Once the line containing "## *annotate [<sup>method</sup>](#head.Methods)*" is found in the entries below, restate it and each following line word for word, stopping after the line containing "2/ Compute (x1,y1) and (x2,y2)".

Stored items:
* * * * * * * * *

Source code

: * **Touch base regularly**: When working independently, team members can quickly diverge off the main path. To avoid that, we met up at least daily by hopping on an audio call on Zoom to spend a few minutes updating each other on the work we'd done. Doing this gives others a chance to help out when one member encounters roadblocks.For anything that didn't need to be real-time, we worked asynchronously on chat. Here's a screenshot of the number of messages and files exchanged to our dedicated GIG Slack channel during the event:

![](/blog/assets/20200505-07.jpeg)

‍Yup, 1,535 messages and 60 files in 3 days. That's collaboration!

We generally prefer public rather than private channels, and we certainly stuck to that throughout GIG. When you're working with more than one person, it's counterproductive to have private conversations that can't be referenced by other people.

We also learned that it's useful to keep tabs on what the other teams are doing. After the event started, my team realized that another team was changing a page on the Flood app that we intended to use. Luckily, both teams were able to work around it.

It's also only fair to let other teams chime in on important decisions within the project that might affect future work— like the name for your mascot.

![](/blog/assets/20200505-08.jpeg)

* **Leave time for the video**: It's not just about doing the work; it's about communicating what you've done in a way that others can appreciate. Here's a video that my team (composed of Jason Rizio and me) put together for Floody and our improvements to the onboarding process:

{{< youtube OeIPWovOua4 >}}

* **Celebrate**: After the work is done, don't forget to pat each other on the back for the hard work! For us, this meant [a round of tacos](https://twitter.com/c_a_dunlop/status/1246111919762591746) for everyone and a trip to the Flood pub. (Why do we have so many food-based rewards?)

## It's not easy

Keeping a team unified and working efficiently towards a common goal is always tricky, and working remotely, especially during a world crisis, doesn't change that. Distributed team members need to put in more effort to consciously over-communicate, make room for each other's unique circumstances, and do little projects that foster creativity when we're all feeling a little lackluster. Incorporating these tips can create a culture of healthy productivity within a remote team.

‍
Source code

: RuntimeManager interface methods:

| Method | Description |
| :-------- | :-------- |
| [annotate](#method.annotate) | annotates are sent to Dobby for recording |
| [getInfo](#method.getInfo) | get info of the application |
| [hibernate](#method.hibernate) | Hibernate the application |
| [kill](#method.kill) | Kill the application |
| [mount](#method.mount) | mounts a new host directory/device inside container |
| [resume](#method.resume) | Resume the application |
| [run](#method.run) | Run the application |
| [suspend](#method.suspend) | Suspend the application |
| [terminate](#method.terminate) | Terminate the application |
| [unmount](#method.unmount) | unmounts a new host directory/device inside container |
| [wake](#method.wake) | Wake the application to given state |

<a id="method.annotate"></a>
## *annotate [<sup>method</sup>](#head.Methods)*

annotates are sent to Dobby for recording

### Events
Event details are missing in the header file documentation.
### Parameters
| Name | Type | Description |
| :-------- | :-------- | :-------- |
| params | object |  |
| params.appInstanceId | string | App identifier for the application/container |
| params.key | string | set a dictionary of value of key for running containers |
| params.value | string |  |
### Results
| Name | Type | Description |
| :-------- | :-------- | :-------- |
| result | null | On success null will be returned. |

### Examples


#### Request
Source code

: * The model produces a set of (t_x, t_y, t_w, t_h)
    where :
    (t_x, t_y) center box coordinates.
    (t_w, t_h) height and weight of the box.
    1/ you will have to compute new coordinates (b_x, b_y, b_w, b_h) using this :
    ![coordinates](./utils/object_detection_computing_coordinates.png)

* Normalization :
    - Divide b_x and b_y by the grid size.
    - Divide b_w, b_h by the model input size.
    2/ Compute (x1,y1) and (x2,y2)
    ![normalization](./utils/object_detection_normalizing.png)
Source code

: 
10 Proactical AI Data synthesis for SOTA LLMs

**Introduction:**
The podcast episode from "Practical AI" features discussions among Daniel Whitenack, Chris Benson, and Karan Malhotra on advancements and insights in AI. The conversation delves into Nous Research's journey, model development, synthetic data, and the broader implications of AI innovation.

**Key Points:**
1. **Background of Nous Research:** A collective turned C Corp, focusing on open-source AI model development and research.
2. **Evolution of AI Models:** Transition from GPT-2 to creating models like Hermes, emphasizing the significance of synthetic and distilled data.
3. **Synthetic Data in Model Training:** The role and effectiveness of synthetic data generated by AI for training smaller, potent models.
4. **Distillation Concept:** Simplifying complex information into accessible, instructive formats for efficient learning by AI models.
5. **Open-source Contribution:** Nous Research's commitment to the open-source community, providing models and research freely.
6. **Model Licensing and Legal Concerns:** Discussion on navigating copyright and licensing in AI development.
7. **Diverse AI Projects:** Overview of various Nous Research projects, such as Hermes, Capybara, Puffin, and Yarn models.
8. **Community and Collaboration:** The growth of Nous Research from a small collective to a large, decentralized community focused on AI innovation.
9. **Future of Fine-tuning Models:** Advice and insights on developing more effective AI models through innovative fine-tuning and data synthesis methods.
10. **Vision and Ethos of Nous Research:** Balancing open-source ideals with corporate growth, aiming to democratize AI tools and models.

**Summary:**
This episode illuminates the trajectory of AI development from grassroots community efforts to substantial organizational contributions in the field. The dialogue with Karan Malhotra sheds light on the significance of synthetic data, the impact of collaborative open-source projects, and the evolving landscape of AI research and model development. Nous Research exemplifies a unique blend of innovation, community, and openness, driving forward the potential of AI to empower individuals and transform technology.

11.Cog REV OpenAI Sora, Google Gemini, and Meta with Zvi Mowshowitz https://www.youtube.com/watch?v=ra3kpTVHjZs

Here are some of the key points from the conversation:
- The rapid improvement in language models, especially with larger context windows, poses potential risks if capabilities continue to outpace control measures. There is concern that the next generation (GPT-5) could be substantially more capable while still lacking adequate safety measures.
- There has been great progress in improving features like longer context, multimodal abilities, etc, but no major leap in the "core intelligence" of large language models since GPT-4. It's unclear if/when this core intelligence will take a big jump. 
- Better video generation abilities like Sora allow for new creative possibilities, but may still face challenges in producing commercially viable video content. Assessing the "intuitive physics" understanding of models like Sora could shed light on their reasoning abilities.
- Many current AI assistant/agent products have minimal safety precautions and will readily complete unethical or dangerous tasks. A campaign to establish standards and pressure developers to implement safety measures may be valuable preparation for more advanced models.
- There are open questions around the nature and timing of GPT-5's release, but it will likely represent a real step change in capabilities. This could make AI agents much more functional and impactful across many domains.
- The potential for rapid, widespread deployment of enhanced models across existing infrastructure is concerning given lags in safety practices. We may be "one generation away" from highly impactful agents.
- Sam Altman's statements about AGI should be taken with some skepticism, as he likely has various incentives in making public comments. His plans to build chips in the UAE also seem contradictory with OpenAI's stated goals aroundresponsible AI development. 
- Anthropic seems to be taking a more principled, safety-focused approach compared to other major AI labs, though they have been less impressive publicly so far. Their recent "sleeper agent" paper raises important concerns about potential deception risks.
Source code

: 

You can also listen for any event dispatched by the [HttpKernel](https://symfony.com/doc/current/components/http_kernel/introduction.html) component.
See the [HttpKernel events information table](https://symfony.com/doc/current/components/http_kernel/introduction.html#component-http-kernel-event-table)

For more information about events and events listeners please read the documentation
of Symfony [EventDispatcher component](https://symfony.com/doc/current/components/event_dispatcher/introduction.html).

* * * * * * * * *

*SOLVED EXERCISE*
## *annotate [<sup>method</sup>](#head.Methods)*

annotates are sent to Dobby for recording

### Events
Event details are missing in the header file documentation.
### Parameters
| Name | Type | Description |
| :-------- | :-------- | :-------- |
| params | object |  |
| params.appInstanceId | string | App identifier for the application/container |
| params.key | string | set a dictionary of value of key for running containers |
| params.value | string |  |
### Results
| Name | Type | Description |
| :-------- | :-------- | :-------- |
| result | null | On success null will be returned. |

### Examples


#### Request
Source code

: * The model produces a set of (t_x, t_y, t_w, t_h)
    where :
    (t_x, t_y) center box coordinates.
    (t_w, t_h) height and weight of the box.
    1/ you will have to compute new coordinates (b_x, b_y, b_w, b_h) using this :
    ![coordinates](./utils/object_detection_computing_coordinates.png)

* Normalization :
    - Divide b_x and b_y by the grid size.
    - Divide b_w, b_h by the model input size.
    2/ Compute (x1,y1) and (x2,y2)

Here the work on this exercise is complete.